• _SUPPLIED INFORMATION_
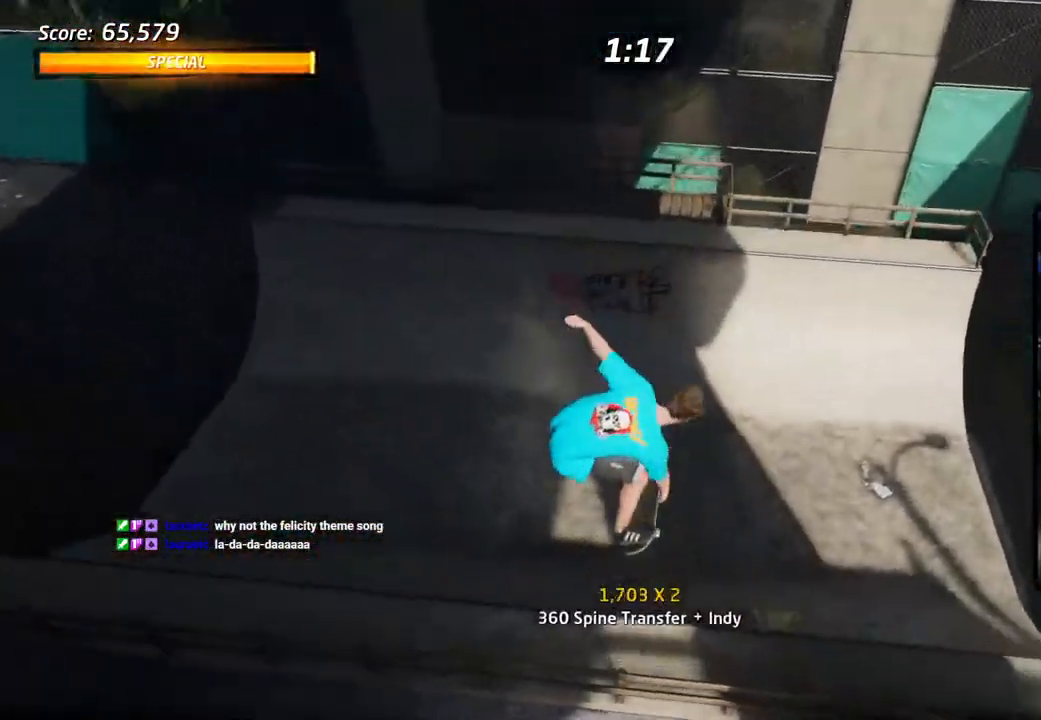
{"buttons": ["CROSS"], "left_stick": "center", "right_stick": "center", "events": [[250, "CIRCLE", "up"], [400, "CROSS", "down"]]}
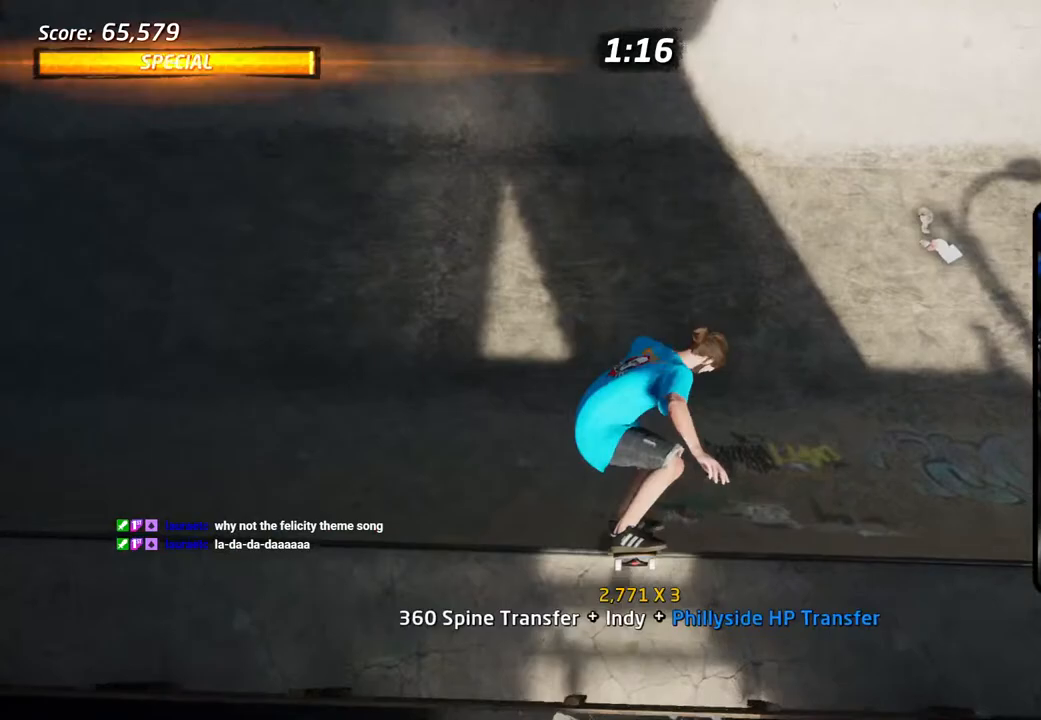
{"buttons": ["CROSS"], "left_stick": "center", "right_stick": "center", "events": []}
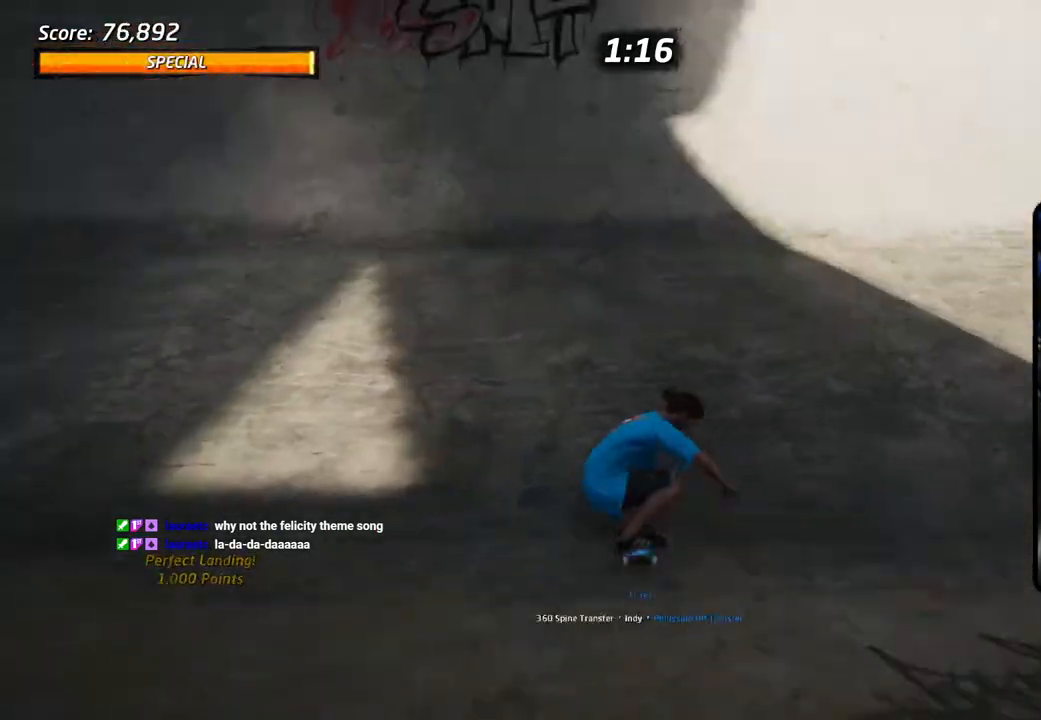
{"buttons": ["CROSS", "R1", "DPAD_UP"], "left_stick": "center", "right_stick": "center", "events": [[33, "DPAD_UP", "down"], [133, "DPAD_UP", "up"], [200, "DPAD_UP", "down"], [267, "DPAD_UP", "up"], [333, "DPAD_UP", "down"], [367, "R1", "down"], [400, "DPAD_UP", "up"], [483, "DPAD_UP", "down"]]}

• _WHAT THIS TASK INVOLVES_
When you write out the material again, keep every word exact and omit the pictures.

• _EXERCISE ANSWER_
{"buttons": ["CROSS"], "left_stick": "center", "right_stick": "center", "events": [[250, "CIRCLE", "up"], [400, "CROSS", "down"]]}
{"buttons": ["CROSS"], "left_stick": "center", "right_stick": "center", "events": []}
{"buttons": ["CROSS", "R1", "DPAD_UP"], "left_stick": "center", "right_stick": "center", "events": [[33, "DPAD_UP", "down"], [133, "DPAD_UP", "up"], [200, "DPAD_UP", "down"], [267, "DPAD_UP", "up"], [333, "DPAD_UP", "down"], [367, "R1", "down"], [400, "DPAD_UP", "up"], [483, "DPAD_UP", "down"]]}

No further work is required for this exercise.